Gadis berambut hitam sebahu itu bergeming menatap tirai hujan yang berjarak
kurang dari sepuluh senti dari wajahnya. Ia mengigit bagian bawah bibirnya,
matanya terlihat muram.
“Eh,
lo mau pake payung gue, Lex?” Tiba-tiba sebuah ide muncul di kepala gue.
“Lo
nggak mau pulang?” Alex menatap gue curiga.
“Gue
baru inget masih harus nyelesaiin kerjaan OSIS dulu. Paling nanti juga udah
redaan hujannya”. Gue mengeluarkan payung biru navy dari rasnel gue dan menyodorkannya pada Alex.
“Bener
nih? Gue nggak sungkan-sungkan loh,” Alex mengambil payung gue.
Gue
mengangguk yakin.
“Oke
deh,” Alex mengangkat bahunya dan tersenyum lebar, mendadak air mukanya menjadi
lebih cerah. “Thanks, Bro!” Ia
melangkah lebar-lebar menerjang hujan sambil mengembangkan payung meninggalkan
gue.
Gue
mendekati Kaira setelah Alex menghilang di ujung jalan. “Oi,” sapaan gue
membuatnya menoleh. “Nggak bisa pulang ya?”
Kaira
mengangguk, rambutnya yang tergerai sempurna di punggungnya bergerak naik
turun, membuat gue membayangkan bagaimana rasanya jika dapat membelai rambut
itu.
“Nggak
bawa payung,” suaranya terdengar kecewa, membuat gue setengah menyesal telah
meminjamkan payung gue untuk Alex.
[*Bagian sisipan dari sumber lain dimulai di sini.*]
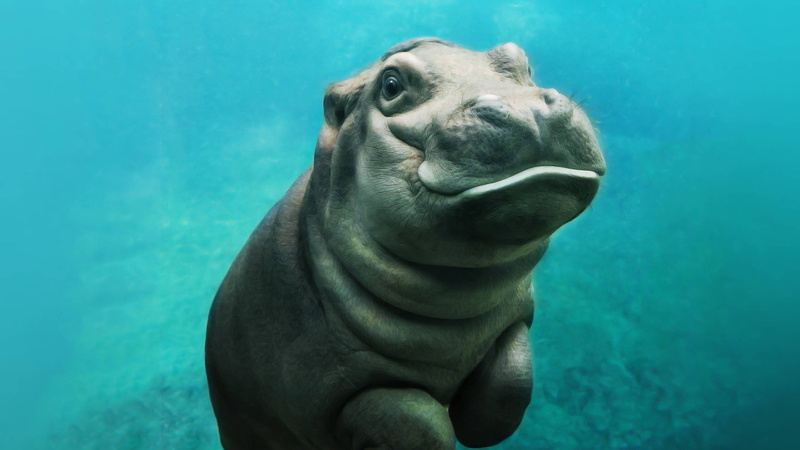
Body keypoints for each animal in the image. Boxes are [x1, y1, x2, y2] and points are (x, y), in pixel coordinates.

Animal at [205, 37, 605, 450]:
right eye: (391, 85)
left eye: (522, 62)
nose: (525, 107)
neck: (455, 301)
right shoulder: (336, 386)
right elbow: (419, 422)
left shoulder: (514, 320)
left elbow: (513, 379)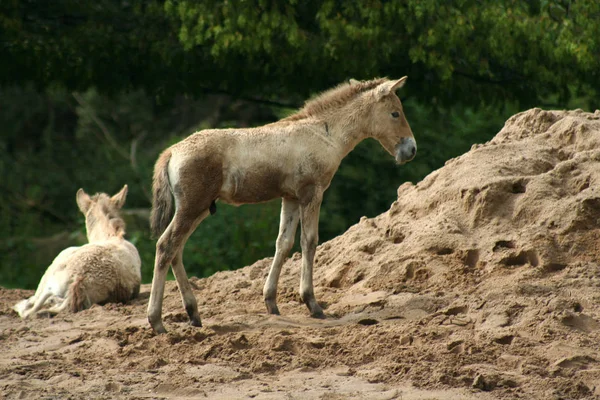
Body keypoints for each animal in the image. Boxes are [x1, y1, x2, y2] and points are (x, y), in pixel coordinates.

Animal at [149, 76, 418, 332]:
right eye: (395, 113)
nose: (411, 149)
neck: (324, 133)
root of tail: (172, 151)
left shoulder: (290, 198)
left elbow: (284, 243)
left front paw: (271, 302)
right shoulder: (311, 193)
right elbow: (309, 241)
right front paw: (312, 303)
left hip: (200, 209)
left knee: (176, 250)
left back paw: (193, 314)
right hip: (192, 207)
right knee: (165, 246)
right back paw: (156, 321)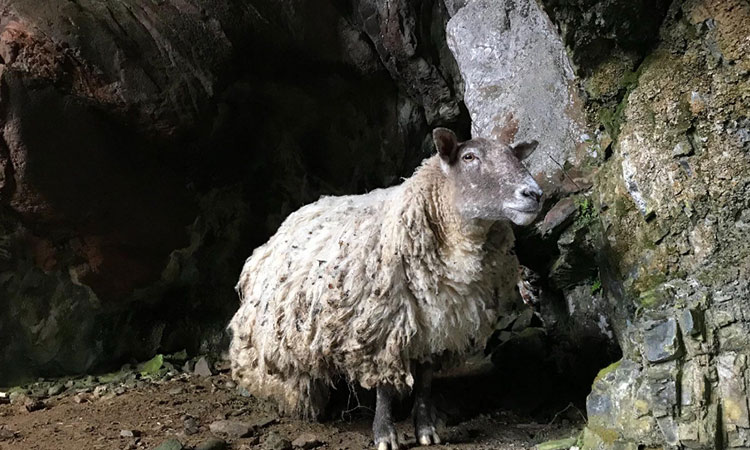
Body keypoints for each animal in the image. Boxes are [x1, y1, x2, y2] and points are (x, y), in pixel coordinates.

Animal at [226, 121, 544, 448]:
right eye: (469, 157)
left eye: (514, 155)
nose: (534, 193)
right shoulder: (382, 326)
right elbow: (385, 389)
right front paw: (385, 434)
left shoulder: (437, 327)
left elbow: (425, 382)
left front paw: (426, 430)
Tapi kalau gue minjemin payung gue ke Kaira,
gue nggak bisa lama-lama nemenin dia nungguin hujan reda, dong.
“Emangnya
ada urusan yang urgent banget sampai
harus buru-buru pulang?” Gue berusaha menyembunyikan sebersit rasa bersalah gue
karena telah mencuri waktu untuk dapat bersama Kaira.
“Tokonya
tutup jam enam sore,” Kaira melirik jam tangannya, gue impuls melakukan hal
yang sama. Pukul lima lewat lima menit, pelajaran tambahan untuk anak kelas 12
yang mau UAN memang luar biasa menyebalkan dan menyita waktu.
“Apanya
yang tutup jam enam?” Gue menoleh ke arah Kaira, ingin menikmati wajahnya lebih
lama, menghirup aroma parfumnya lebih dekat—aroma buahnya yang segar membuat
gue ketagihan.
“Toko
bunga di dekat. Hari ini hari pernikahan bokap nyokap gue, tadinya gue mau
mampir dulu beli bunga, tapi kalau hujannya sederas ini kayaknya mustahil
sebentar lagi berhenti,” Kaira menjelaskan dalam satu tarikan napas, suaranya
bergetar, terdengar kecewa sekaligus kesal. Gue merasa sebentar lagi air mata
akan meluncur turun membasahi pipinya.
“Gue
tau kok toko bunga yang tutup lebih malam. Emang agak jauh sih, tapi masih bisa
ditempuh jalan kaki. Kalau lo mau nanti gue temenin beli, deh”. Gue menawarkan.
Kaira
menoleh. Senyumnya merekah seperti sinar mentari yang menyeruak di antara awan
mendung. Manis. Cantik. “Beneran?”
Gue
mengangguk, mau tak mau ikut tersenyum melihatnya.
“Wah,
makasih banget! Elo emang penyelamat deh!” Kaira nyaris melompat ditempatnya.
Gue
tergelak. Bahagia melihat Kaira sesenang itu.
Hei, Kaira, kalau ada kesempatan lain, boleh
kan kita menghabiskan waktu berdua kayak gini lagi?